My heart kicks. “A date?”

“Yes.” His eyes search mine. “If you want.”

“I want.”

His smile is devastating. “Good. Can you be readyat five?”

“Okay.”

He kisses me—soft, careful, nothing like the desperate heat on the trail. After he releases me, I climb the stairs to my room. The makeup bag sits on the dresser. The sage-green top is folded beside it.

I take a shower, replaying Sophie’s instructions in my head. Tinted moisturizer. Concealer. Cream blush—just a touch. Mascara, one coat. Tinted lip balm.

When I’m done, the girl in the mirror looks like me. Just...more. Like someone who gets kissed against trees and doesn’t apologize for wanting.

The hair is harder. I work through it, sectioning and wrapping around my fingers the way Jessica showed me. The waves fall soft and loose, then I gather them into the low bun—messy but intentional, with pieces framing my face.

The top slips over my head, the sage-green fabric soft and flattering. It’s not tight, not revealing, just pretty. The kind of pretty that feels like confidence.

I look at myself and see someone who goes on dates. Someone who deserves to be kissed in the dark by boys who look at her like she’s magic.

I take a breath. Another.

Then I go downstairs.

Kieran’s in the living room, dressed in dark jeans and a button down, scribbling on a piece of paper with diagrams and formulas.

“Hey,” I say softly.

He looks up.

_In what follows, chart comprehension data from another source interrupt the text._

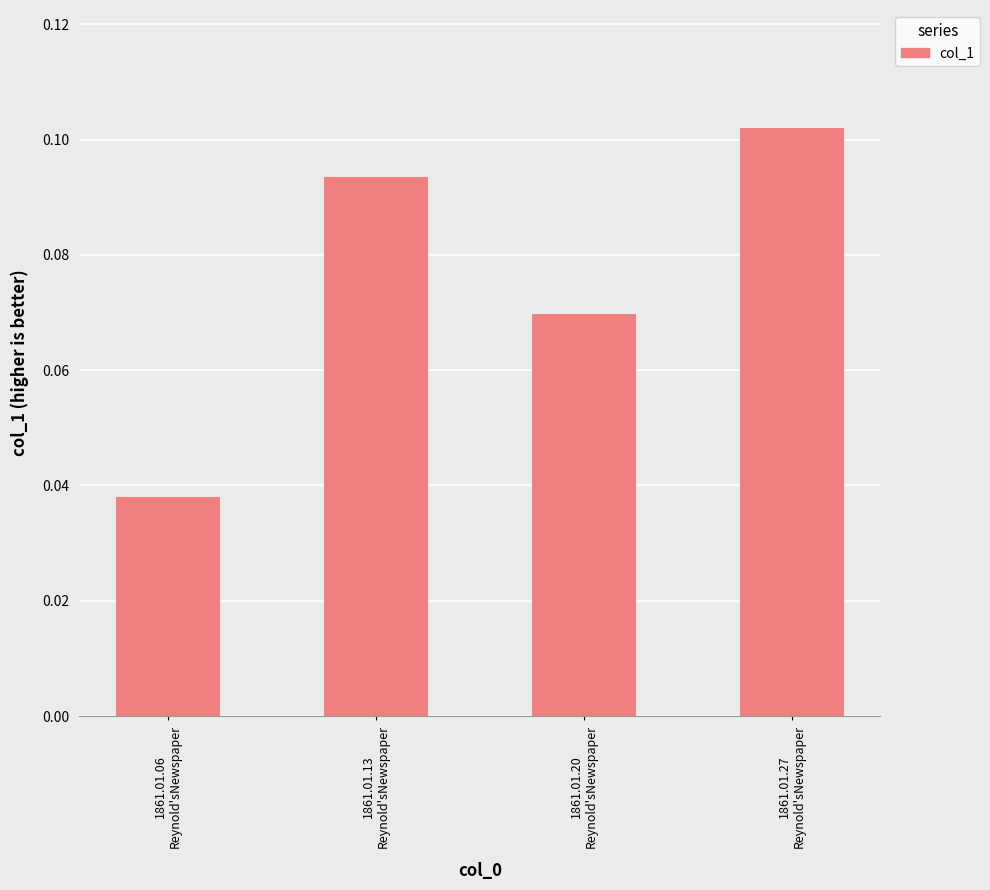

Which category has the lowest value across all series?

1861.01.06
Reynold'sNewspaper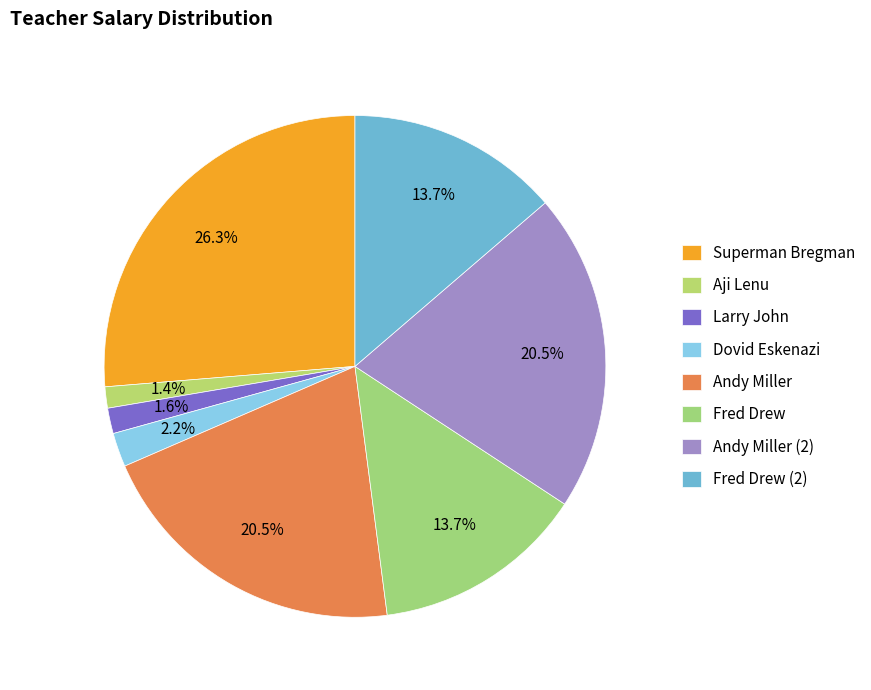

How many segments does this pie chart have?

8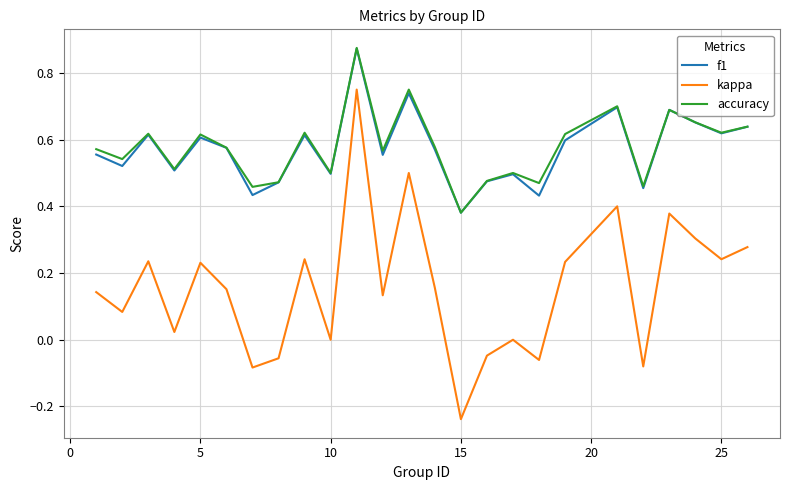

True or false: accuracy and kappa intersect in this chart.

False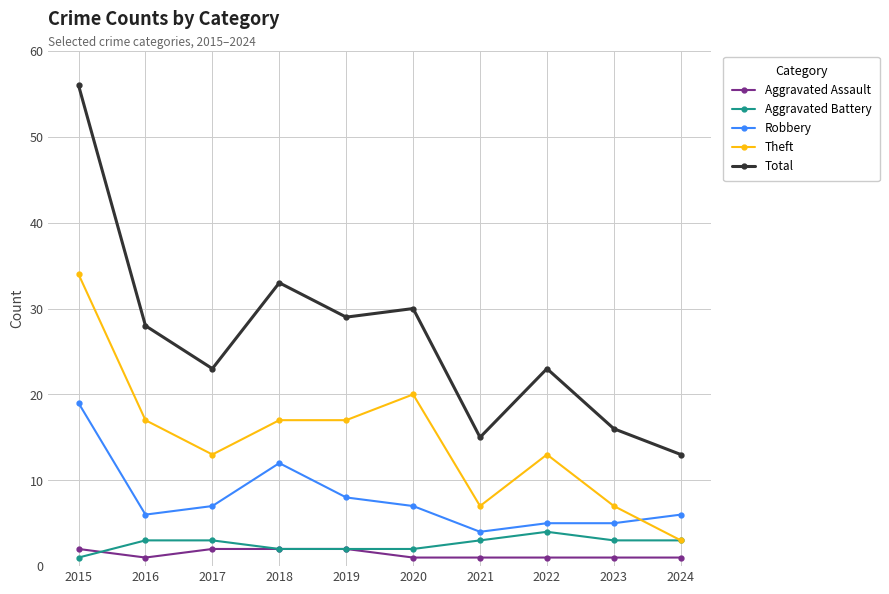

The value of Robbery at 2023 is 5. True or false?

True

And stops moving.

“Jesus Christ,” he breathes.

“Too much?”

“No.” He sets down the pencil, stands up and moves toward me like gravity is pulling him. “Wren. You’re?—”

He doesn’t finish. Just cups my face and kisses me, soft and thorough and reverent.

When he pulls back, his eyes are dark pools.

“You’re stunning,” he says. “Absolutely stunning.”

“The girls helped.”

“Remind me to send them flowers.” His thumb traces my cheekbone. “But they just enhanced what was already there.”